§ **Work required**
Copy the lines verbatim from the one containing "order: Brassicales" through the one containing "locality: Near Santo", both included.

§ **Rows**

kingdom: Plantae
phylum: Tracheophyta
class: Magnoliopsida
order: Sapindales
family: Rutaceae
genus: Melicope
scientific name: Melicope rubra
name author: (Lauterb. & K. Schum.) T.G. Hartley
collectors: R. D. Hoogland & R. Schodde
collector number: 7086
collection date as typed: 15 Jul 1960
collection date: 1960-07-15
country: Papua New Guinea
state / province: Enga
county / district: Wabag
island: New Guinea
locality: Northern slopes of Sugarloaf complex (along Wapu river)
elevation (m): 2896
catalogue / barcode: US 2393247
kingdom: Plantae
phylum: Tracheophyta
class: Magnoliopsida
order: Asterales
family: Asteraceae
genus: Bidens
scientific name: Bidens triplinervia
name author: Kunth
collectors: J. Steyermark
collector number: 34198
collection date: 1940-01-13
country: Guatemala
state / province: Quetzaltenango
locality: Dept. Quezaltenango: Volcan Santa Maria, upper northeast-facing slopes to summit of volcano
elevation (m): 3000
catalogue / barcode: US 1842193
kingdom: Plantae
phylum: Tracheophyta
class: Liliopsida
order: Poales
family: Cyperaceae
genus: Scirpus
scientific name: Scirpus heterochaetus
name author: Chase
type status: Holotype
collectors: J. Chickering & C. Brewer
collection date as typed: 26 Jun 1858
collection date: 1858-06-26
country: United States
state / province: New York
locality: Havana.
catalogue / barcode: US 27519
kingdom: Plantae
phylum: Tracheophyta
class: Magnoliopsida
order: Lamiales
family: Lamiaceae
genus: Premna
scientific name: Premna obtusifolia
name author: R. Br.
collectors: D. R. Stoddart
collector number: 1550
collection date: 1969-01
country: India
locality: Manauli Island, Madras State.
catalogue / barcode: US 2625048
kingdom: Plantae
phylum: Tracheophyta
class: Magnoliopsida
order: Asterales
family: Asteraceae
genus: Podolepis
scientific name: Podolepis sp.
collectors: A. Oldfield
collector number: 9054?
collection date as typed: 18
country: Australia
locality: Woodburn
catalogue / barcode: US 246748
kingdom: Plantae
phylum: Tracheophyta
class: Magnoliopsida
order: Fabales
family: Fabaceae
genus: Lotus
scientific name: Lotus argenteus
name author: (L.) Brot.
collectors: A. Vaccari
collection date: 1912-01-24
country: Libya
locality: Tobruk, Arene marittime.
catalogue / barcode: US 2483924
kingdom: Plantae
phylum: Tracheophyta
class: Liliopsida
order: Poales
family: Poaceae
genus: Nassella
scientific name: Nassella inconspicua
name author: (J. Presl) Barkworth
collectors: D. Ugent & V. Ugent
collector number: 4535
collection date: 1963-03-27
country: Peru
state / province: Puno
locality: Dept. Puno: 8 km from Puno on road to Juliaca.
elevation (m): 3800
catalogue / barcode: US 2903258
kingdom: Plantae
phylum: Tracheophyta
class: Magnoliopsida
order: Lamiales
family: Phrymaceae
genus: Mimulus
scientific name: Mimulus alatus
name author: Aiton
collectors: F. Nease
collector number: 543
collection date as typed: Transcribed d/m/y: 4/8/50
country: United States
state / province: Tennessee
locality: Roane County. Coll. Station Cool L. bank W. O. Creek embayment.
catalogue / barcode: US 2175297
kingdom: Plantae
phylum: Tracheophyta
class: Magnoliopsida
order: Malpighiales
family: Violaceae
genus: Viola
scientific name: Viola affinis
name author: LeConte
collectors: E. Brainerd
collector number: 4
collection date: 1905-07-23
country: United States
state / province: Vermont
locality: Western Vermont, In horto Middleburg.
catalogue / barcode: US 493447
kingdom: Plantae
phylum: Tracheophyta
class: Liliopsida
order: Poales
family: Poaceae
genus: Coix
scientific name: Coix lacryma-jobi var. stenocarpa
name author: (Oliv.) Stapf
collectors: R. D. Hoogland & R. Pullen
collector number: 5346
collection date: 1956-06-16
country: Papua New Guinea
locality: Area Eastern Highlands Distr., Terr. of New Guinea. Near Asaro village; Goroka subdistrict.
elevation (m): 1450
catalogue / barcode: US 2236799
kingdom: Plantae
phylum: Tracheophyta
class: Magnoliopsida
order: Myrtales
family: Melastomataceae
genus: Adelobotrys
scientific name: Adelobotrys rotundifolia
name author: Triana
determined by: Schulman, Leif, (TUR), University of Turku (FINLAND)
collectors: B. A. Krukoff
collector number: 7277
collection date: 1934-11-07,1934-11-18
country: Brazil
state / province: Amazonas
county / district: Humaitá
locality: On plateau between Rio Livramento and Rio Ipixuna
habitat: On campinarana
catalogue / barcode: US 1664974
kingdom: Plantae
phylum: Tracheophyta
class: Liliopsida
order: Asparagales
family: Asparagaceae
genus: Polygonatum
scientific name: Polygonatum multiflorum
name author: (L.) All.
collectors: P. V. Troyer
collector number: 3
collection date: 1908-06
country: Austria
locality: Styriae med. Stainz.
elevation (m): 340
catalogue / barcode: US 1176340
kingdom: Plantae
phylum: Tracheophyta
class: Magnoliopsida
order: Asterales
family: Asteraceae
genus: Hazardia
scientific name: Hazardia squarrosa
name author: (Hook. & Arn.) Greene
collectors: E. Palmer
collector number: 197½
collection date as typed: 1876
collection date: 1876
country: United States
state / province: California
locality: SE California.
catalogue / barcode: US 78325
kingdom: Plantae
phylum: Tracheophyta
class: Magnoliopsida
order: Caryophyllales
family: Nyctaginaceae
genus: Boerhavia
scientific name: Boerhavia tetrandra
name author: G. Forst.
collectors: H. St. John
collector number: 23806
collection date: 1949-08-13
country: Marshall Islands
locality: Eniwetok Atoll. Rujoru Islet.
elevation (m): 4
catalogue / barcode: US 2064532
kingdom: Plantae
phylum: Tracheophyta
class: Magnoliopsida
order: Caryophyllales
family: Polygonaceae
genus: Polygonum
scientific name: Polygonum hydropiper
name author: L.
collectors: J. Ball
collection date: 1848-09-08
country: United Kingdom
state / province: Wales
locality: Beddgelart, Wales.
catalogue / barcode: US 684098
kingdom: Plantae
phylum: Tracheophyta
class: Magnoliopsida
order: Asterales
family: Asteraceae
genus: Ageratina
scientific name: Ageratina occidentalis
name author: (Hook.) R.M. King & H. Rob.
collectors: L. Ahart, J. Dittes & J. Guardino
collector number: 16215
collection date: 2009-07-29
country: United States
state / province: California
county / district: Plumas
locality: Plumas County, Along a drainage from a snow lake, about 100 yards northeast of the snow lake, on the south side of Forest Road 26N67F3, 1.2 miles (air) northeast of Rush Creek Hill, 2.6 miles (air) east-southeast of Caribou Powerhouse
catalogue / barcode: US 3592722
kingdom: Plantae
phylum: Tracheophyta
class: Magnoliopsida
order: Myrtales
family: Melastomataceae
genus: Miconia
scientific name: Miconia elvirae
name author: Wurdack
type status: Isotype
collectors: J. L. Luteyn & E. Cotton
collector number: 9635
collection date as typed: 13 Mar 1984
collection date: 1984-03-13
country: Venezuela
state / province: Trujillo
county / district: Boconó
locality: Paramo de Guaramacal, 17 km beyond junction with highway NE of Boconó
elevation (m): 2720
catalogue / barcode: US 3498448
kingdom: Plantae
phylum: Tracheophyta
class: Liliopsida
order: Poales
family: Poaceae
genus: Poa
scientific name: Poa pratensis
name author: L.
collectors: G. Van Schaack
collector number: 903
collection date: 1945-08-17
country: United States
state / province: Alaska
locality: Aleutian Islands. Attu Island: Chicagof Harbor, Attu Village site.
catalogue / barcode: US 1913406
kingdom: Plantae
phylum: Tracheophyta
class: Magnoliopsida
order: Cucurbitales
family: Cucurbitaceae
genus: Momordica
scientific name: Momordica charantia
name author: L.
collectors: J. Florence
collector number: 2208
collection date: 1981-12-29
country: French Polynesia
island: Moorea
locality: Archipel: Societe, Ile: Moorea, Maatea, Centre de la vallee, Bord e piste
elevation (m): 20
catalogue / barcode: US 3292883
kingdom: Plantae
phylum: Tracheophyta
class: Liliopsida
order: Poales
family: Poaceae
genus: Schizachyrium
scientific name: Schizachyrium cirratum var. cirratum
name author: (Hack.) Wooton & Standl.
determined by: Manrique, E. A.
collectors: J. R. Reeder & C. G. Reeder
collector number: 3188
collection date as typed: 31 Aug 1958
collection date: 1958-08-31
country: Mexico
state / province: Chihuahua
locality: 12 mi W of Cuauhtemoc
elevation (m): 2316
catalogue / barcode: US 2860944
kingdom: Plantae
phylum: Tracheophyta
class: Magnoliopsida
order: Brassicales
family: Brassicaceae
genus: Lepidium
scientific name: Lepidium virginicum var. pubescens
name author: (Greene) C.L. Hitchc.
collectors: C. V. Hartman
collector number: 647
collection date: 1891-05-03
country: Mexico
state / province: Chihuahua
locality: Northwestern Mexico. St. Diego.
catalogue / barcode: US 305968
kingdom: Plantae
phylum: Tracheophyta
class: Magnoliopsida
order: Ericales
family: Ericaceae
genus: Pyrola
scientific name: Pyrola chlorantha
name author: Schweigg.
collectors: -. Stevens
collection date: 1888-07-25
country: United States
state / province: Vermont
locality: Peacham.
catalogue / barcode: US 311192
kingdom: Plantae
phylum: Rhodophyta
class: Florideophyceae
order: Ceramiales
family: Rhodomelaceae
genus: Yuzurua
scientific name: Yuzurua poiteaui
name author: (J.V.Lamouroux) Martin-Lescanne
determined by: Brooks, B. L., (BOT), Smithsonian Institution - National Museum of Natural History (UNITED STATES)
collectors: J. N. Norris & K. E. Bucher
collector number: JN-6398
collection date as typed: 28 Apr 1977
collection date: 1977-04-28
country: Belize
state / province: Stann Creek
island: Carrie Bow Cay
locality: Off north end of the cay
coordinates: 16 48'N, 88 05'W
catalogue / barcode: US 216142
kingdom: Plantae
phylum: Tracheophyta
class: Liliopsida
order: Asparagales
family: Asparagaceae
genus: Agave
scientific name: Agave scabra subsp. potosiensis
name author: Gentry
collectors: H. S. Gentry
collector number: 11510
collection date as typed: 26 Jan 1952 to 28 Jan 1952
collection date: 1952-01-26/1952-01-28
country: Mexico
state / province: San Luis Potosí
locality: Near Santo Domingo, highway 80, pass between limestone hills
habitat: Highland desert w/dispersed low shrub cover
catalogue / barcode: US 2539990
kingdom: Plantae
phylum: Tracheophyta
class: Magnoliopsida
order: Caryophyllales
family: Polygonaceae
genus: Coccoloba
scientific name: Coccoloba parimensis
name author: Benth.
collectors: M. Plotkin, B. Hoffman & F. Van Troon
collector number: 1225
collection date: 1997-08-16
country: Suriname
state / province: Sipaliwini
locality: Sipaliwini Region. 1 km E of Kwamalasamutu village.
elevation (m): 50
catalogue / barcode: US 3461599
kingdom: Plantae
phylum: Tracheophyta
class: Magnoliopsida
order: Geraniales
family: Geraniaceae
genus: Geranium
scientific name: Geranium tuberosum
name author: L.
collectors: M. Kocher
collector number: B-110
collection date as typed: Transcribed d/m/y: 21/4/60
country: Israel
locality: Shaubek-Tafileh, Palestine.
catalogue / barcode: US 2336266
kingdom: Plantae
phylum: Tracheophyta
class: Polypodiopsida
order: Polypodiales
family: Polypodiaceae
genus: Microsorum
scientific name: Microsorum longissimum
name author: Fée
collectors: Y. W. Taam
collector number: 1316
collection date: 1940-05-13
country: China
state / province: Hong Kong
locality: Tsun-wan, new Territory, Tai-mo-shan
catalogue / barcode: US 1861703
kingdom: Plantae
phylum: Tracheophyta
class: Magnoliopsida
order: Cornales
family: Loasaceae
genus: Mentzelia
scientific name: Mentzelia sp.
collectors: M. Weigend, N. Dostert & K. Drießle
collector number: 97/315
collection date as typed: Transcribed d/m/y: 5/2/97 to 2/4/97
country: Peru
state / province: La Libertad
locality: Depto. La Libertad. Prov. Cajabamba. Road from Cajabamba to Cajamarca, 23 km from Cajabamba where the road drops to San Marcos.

§ **Answer to this exercise**
order: Brassicales
family: Brassicaceae
genus: Lepidium
scientific name: Lepidium virginicum var. pubescens
name author: (Greene) C.L. Hitchc.
collectors: C. V. Hartman
collector number: 647
collection date: 1891-05-03
country: Mexico
state / province: Chihuahua
locality: Northwestern Mexico. St. Diego.
catalogue / barcode: US 305968
kingdom: Plantae
phylum: Tracheophyta
class: Magnoliopsida
order: Ericales
family: Ericaceae
genus: Pyrola
scientific name: Pyrola chlorantha
name author: Schweigg.
collectors: -. Stevens
collection date: 1888-07-25
country: United States
state / province: Vermont
locality: Peacham.
catalogue / barcode: US 311192
kingdom: Plantae
phylum: Rhodophyta
class: Florideophyceae
order: Ceramiales
family: Rhodomelaceae
genus: Yuzurua
scientific name: Yuzurua poiteaui
name author: (J.V.Lamouroux) Martin-Lescanne
determined by: Brooks, B. L., (BOT), Smithsonian Institution - National Museum of Natural History (UNITED STATES)
collectors: J. N. Norris & K. E. Bucher
collector number: JN-6398
collection date as typed: 28 Apr 1977
collection date: 1977-04-28
country: Belize
state / province: Stann Creek
island: Carrie Bow Cay
locality: Off north end of the cay
coordinates: 16 48'N, 88 05'W
catalogue / barcode: US 216142
kingdom: Plantae
phylum: Tracheophyta
class: Liliopsida
order: Asparagales
family: Asparagaceae
genus: Agave
scientific name: Agave scabra subsp. potosiensis
name author: Gentry
collectors: H. S. Gentry
collector number: 11510
collection date as typed: 26 Jan 1952 to 28 Jan 1952
collection date: 1952-01-26/1952-01-28
country: Mexico
state / province: San Luis Potosí
locality: Near Santo Domingo, highway 80, pass between limestone hills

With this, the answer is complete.